33| Melawan Dunia

47.5K 5.6K 826
                                    

I love you against reason,

against promise, against peace,

against hope, against happiness,

against all discouragement that could be.

(Charles Dickens)

⏱️

Seminggu berlalu sejak kehadiran Rully di kamarnya, seminggu itu pula waktu yang Lea habiskan untuk memasuki babak baru dalam tahap patah hati miliknya sendiri.

Jika selama ini orang mengenal konsep patah hati dengan menolak kenyataan, kemarahan, lalu menerima, maka Lea tak lagi mengenal konsep yang sedemikian rupa.

Penolakan kenyataan dan kemarahan telah ia lewati dalam satu waktu. Kini, gadis itu sudah berdiri di tahap yang lebih ekstrem. Lea tengah berpura-pura bahwa tak pernah ada yang terjadi.

Gadis itu bangkit dari ruang gelapnya, memunguti keping demi keping kekuatannya. Melangkah seperti ia tak pernah mengenal sosok Ken ataupun Mahesa. Lea membangun kepompong dalam dunianya sendiri. Ilusi bahwa badai yang baru saja memporak-porandakan hidupnya beberapa hari belakangan hanya seringan angin yang berhembus di musim gugur.

"Gila kali ya! Ini matkul statistik kapan selesainya, sih?!" Lea mengacak rambutnya sebal, merepet pada tabel angka yang berderet di hadapannya. Alisnya berkerut-kerut mencoreti beberapa kolom di bukunya.

Kania dan Bryan yang belakangan ini selalu mengekor hanya saling melempar pandangan sebelum mengedikkan bahu mereka.

"Le, tugas itu kan udah lo kerjain dari kemarin." Kania menunjukan kolom tabel yang sudah terisi, berikut kesimpulan soal yang berbaris di bawahnya.

"Eh? Memang ya? Kok gue nggak sadar?" Lea tertawa hambar, meneliti buku di hadapannya. Kania benar, tak ada lagi soal yang tersisa. "Hahaha, yaudah kalau gitu gue kerjain apa ya? Tes TOEFL aja kali ya? Apa Pertekom?" racau Lea lagi seraya mengacak-acak buku di hadapannya.

"Itu juga udah."

"Kan, giliran gue udah rajin aja, nggak ada yang bisa dikerjain!" Lea menyentakkan kepalanya sebal, bibirnya mengerucut. Tapi hanya sedetik sebelum matanya kembali berbinar-binar.

"Kita ke karaoke aja, gimana?!" seru Lea dengan mata menyala-nyala, persis anak yang terobsesi pada wahana Dufan.

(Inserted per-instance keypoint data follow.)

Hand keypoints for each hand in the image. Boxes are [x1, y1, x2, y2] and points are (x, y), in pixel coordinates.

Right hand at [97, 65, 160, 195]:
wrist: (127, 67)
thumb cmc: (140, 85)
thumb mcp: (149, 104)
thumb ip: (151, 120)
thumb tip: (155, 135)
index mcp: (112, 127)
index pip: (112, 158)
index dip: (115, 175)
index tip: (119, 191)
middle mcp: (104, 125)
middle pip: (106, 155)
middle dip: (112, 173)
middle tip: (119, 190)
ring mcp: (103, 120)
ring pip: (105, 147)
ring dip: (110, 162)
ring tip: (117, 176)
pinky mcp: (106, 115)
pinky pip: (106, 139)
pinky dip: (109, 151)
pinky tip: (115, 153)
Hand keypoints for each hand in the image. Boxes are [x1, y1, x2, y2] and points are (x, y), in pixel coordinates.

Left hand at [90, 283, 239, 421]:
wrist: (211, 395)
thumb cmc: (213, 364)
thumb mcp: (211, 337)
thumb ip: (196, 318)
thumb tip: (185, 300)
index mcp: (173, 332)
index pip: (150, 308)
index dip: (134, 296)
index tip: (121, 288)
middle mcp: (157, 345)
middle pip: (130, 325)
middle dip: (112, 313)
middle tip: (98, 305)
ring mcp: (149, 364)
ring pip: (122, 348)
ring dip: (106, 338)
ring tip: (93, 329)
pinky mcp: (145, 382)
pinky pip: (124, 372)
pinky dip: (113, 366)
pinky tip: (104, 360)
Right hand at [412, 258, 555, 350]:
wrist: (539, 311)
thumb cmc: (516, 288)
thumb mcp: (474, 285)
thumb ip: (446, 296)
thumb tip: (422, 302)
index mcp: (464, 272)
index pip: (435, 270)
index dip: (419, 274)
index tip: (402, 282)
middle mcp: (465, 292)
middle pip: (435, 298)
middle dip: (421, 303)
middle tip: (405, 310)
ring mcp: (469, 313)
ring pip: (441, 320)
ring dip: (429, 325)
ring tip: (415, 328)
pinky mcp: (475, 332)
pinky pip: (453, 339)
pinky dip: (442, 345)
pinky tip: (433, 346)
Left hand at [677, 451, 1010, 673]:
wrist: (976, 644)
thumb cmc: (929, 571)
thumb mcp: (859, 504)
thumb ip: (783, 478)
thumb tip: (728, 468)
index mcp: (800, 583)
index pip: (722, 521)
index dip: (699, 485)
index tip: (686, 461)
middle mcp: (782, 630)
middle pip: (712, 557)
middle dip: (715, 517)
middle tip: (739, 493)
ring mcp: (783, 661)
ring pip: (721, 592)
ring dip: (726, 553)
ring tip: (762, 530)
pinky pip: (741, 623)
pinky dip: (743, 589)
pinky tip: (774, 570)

Kania dan Bryan lagi-lagi berpandangan, lalu menghembuskan napas pelan. Sejak Lea kembali berkuliah, gadis itu seperti berusaha melarikan diri dari dunia realitas. Lea mencoba mendobrak berbagai dinding yang mengukungnya dalam kesedihan. Tapi bukan berarti Lea dengan gagah berani menghadapinya.

Gadis itu menyibukkan kepalanya dengan soal-soal dan tugas kuliah, sehingga dosen dan soal bisa menjadi pelampiasan segala kemarahannya. Lalu, ketika tak ada lagi tugas maupun soal yang tersisa, setiap pulang kuliah, Lea akan menyeret Kania dan Bryan menuju bilik karoke, ia akan bertingkah seolah ia adalah gadis paling bahagia di dunia, sebelum setelahnya, ketika Kania dan Bryan yang mengambil alih microphone Lea akan duduk di pojok ruangan sambil menatap kosong ke arah gelas minumannya.

Seperti sebuah kaset lama yang sengaja di replay berulang kali, kegiatan Azalea pun berputar di sekelumit kejadian yang serupa. Tak ada perubahan dari hari ke hari.

"Gimana Ian? Kania?" Lea menatap kedua sahabatnya dengan sorot memohon. "Yayaya?"

Bryan tersenyum lalu menepuk tangannya. Baiklah, jika Lea ingin melarikan diri, maka ia dan Kania akan menarik tangan Lea dan berlari bersamanya.